TEXTE FOURNI =>
══════════════════════════════

Ceux qui comme moi aiment le cinéma depuis l’enfance et ont grandi durant les années 90 ont peut-être eux aussi la nostalgie des vidéoclubs. Ces petits commerces plus ou moins bien tenus et garnis de rayons sur lesquels on trouvait des boitiers de VHS de tous genres avec leurs jaquettes parfois intrigantes qui attiraient irrésistiblement l’œil du gamin trop curieux.
Moi, c’était un magasin appelé Impact Club. Le gérant était un sosie du méchant barbu du Hold-up de Belmondo et tenait la boutique avec sa mère, une vénérable petite vieille au faciès de sorcière (verrue comprise). L’endroit était glauque, sale (ils ne faisaient jamais la poussière sur les rayons), il y avait bien sûr une partie dédiée à des films pour adultes dans laquelle le gamin pubère que j’étais n’a jamais osé entrer, mais c’était aussi le vidéoclub le plus riche en curiosités filmiques de la ville. Qui plus est, mon père ayant été dans l’armée le sergent-chef du propriétaire de l’endroit, le colossal barbu et sa daronne me faisaient régulièrement crédit sur les vidéos empruntées.
C’est dans cet antique lieu de culte cinéphile, disparu il y a belle lurette, que je découvrais à l’époque cet American Cyborg : Steel Warrior. Un nanar aussitôt vu aussitôt zappé. Le jeune cinéphage que j’étais alternait généralement entre bons films sortis au cinéma et curiosités occultes qui pouvaient parfois se révéler agréablement surprenantes (c’est dans ce vidéoclub que j’ai découvert le très bon Planète hurlante de Christian Duguay, resté peu de temps en salles, alors même que tout les autres clients faisaient des pieds et des mains pour réserver leur Independence Day qui m’avait déjà fait vomir tout mon popcorn au cinéma).

══════════════════════════════

DONNÉES FOURNIES =>
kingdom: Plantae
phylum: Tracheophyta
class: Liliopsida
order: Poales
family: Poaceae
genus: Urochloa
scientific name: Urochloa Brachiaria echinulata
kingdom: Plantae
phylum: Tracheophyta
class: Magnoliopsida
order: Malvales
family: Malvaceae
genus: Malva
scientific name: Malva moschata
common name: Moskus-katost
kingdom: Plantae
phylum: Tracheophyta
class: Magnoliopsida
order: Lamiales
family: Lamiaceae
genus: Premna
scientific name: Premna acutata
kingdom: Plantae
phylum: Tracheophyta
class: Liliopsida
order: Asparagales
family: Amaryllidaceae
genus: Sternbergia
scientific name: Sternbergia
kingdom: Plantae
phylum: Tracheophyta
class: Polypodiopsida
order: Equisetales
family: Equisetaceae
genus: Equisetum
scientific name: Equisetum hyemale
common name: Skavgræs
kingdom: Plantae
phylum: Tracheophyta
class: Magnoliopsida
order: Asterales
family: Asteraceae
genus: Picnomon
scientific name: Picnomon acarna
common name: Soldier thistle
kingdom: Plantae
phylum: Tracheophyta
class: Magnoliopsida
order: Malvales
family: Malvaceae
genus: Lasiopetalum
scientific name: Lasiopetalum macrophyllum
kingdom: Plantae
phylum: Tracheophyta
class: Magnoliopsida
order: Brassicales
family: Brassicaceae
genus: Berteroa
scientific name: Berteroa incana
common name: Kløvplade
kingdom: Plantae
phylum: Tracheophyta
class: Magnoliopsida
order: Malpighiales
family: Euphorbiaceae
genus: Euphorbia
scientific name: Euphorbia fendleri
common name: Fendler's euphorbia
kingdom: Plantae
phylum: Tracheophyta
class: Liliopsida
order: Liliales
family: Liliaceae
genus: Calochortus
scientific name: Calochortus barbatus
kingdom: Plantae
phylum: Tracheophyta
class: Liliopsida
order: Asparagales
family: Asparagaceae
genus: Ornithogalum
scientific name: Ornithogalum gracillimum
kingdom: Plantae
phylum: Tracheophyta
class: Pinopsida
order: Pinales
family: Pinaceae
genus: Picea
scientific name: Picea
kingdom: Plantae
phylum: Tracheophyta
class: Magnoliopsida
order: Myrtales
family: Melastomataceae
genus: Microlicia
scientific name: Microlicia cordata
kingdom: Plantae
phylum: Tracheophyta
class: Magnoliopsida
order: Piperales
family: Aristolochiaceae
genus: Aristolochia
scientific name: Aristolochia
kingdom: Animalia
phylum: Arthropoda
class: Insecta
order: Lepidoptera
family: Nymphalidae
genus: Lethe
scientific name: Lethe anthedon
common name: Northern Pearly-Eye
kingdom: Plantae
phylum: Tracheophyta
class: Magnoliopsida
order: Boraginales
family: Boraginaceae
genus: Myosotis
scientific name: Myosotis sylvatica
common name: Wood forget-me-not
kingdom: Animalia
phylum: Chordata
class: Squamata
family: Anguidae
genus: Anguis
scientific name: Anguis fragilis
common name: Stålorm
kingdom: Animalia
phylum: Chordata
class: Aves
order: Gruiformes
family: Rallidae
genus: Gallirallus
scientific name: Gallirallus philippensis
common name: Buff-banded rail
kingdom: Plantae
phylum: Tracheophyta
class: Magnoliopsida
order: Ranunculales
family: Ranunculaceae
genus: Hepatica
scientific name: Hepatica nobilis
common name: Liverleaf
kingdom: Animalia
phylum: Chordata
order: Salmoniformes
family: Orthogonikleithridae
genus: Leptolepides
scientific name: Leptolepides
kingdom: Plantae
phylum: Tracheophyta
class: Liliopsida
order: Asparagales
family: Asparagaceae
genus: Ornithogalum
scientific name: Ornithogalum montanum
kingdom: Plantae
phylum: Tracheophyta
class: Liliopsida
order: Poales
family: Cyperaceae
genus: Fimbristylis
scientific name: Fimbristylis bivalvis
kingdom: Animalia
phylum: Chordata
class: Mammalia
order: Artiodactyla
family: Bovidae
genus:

══════════════════════════════

CONSIGNES DE L'EXERCICE =>
1. Recopiez un passage du texte sur les vidéoclubs : commencez aux mots « Moi, c’était un » et arrêtez-vous après « les vidéos empruntées. ».
2. Rédigez la suite du texte sur les vidéoclubs, à partir de sa dernière phrase.
Le matériel n'intervient en rien dans ce travail.

RÉPONSES À L'EXERCICE =>
1.
Moi, c’était un magasin appelé Impact Club. Le gérant était un sosie du méchant barbu du Hold-up de Belmondo et tenait la boutique avec sa mère, une vénérable petite vieille au faciès de sorcière (verrue comprise). L’endroit était glauque, sale (ils ne faisaient jamais la poussière sur les rayons), il y avait bien sûr une partie dédiée à des films pour adultes dans laquelle le gamin pubère que j’étais n’a jamais osé entrer, mais c’était aussi le vidéoclub le plus riche en curiosités filmiques de la ville. Qui plus est, mon père ayant été dans l’armée le sergent-chef du propriétaire de l’endroit, le colossal barbu et sa daronne me faisaient régulièrement crédit sur les vidéos empruntées.

2.
Revoir American Cyborg aujourd’hui (il est facilement trouvable sur la toile) s’avère être non seulement un plaisir coupable mais un agréable retour à l’époque insouciante où je l’avais découvert. Car il apporte bien sûr avec lui son énorme lot de nostalgie et de souvenirs, d’insouciance juvénile et de champ des possibles.
Loin de moi l’idée de vous le recommander bien sûr, sauf si vous affectionnez ce type de productions ciné fauchées de l’ère des VHS. Des petites péloches qui pouvaient sortir brièvement en salles (L'Arme parfaite), louper leur public et se refaire une vie à la location ou bien sortir directement dans le circuit vidéo. Des films dans lesquels des acteurs tels que le regretté Joe Lara (American Cyborg, Steel Frontier), Jeff Fahey (Freefall, Darkman 3), Jeff Speakman (L’Arme parfaite, The Specialist), Michael Dudikoff (Cyberjack, Soldier Boyz), Mario Van Peebles (Full Eclipse, Le Guerrier d’acier), Mark Dacascos (ADN, Onde de choc), Rutger Hauer (Crossworlds, Omega Doom), Chuck Norris (The Hitman, Forrest Warrior), Dolph Lundgren (Pentathlon, Blackjack), Christophe Lambert (Mean Guns, Fortress 2), JCVD (Ultime menace, The Hard Corps), Wesley Snipes (Nuclear Target, L’Art de la guerre 2) et bien sûr Steven Seagal (Menace toxique, Ultime vengeance) se réservaient la vedette à destination directe des vidéoclubs.
Avec American Cyborg, on plonge dans le nanar de l’ère classique de ces lieux de perdition cinéphile. Les folles années 90 qui essayaient de dupliquer le concept de Terminator à toutes les sauces en figurant un futur post-apocalyptique par le décorum de quelques entrepôts désaffectés. L’originalité d’American Cyborg, par rapport aux autres plagiat du film de Cameron (qui était lui-même quelque-part un plagiat de la nouvelle Survivant d’Harlan Ellison mais ça tout le monde l’ignorait et s'en fiche aujourd'hui) c’est qu’il pille aussi tout le concept du roman Les Fils de l’homme de Phyllis Dorothy James paru un an auparavant. On y retrouve pour la première fois à l’écran cette même idée d’une humanité stérile et en fin de course ainsi que la figure messianique de la dernière femme enceinte que le héros se mettra en devoir de protéger.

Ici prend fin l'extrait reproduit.